Forcing New Sites to HTTPS in a WordPress Multisite Subdomain Network

I had an old coworker reach out today about the multisite network I used to work on at UNC. It’s set up as a subdomain installation and new sites that were being created were not automatically being set to HTTPS and he wanted to know how to change that.

Background Information

If you use a subdirectory multisite network, any new subsites will follow the scheme from the primary site of the network.

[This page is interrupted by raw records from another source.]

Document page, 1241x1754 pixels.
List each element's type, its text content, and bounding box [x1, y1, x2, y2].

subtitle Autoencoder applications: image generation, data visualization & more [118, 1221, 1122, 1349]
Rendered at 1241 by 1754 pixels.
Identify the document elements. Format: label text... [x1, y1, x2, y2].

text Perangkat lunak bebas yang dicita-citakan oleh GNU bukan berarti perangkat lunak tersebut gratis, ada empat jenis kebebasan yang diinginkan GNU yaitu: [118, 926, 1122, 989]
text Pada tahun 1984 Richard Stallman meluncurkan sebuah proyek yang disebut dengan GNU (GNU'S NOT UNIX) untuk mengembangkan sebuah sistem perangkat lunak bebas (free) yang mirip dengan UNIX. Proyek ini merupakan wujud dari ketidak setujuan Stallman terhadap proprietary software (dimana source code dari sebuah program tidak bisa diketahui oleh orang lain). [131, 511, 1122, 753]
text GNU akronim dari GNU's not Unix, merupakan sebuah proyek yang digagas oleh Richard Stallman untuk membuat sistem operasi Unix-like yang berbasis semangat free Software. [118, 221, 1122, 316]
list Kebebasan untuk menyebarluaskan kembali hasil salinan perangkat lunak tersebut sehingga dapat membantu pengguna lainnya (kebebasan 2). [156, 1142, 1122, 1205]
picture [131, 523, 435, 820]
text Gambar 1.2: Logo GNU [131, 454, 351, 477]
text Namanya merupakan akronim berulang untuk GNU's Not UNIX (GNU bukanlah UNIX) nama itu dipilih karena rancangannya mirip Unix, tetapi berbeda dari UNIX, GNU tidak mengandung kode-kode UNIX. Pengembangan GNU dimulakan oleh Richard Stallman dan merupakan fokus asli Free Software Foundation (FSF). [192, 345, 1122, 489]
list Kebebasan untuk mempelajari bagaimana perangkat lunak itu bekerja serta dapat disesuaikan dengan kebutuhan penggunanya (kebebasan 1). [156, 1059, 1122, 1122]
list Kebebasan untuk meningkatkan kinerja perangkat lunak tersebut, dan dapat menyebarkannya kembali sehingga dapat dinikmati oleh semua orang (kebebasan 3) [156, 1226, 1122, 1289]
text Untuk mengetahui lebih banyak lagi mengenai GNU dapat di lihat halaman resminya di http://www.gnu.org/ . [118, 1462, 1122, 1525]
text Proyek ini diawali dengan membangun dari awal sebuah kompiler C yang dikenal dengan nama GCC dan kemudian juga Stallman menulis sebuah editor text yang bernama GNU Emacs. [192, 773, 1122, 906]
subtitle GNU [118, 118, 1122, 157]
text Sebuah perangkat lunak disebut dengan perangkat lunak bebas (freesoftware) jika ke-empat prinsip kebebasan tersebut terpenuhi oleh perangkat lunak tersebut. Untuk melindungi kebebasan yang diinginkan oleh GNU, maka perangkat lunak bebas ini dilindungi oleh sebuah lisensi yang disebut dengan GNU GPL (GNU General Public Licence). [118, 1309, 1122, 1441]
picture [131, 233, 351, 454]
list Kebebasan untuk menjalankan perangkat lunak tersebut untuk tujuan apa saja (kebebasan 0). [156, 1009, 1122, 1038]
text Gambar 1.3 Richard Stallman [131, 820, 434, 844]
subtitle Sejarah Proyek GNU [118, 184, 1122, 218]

But on a subdomain network, this is hardcoded to force all new sites to be HTTP.

It’s been proposed to change it mimic subdirectory networks and use the same scheme as the primary site, but the thinking is that you can’t ensure that a user will have a certificate for the new domain, making the new site unreachable.

The Fix

If you’ve got a wildcard certificate in place for the domain of the primary site of the network, then your subdomains will work just fine on HTTPS, so it would be ideal to be able to force this setting when creating new sites in that situation.

There isn’t a clearly identifiable filter specific to scheme or new site URLS, but it can be accomplished using the wp_initialize_site_args filter.

<?php
add_filter( 'wp_initialize_site_args', function( $args, $site ) {
	$url = untrailingslashit( 'https://' . $site->domain . $site->path );

	$args['options']['home']    = $url;
	$args['options']['siteurl'] = $url;

	return $args;
}, 10, 2 );Code language: PHP (php)

Put the above snippet in an file in the mu-plugins directory and it should take care of it for all new sites created either by users on the front-end, or network administrators in the admin.

HTTPS Going Forward

Hopefully we can do some work around that in the future to detect the availability of HTTPS and default to using it if possible.

There are some new efforts underway to encourage site owners to use HTTPS and help them reach out to their hosting providers to enable it if it’s not available.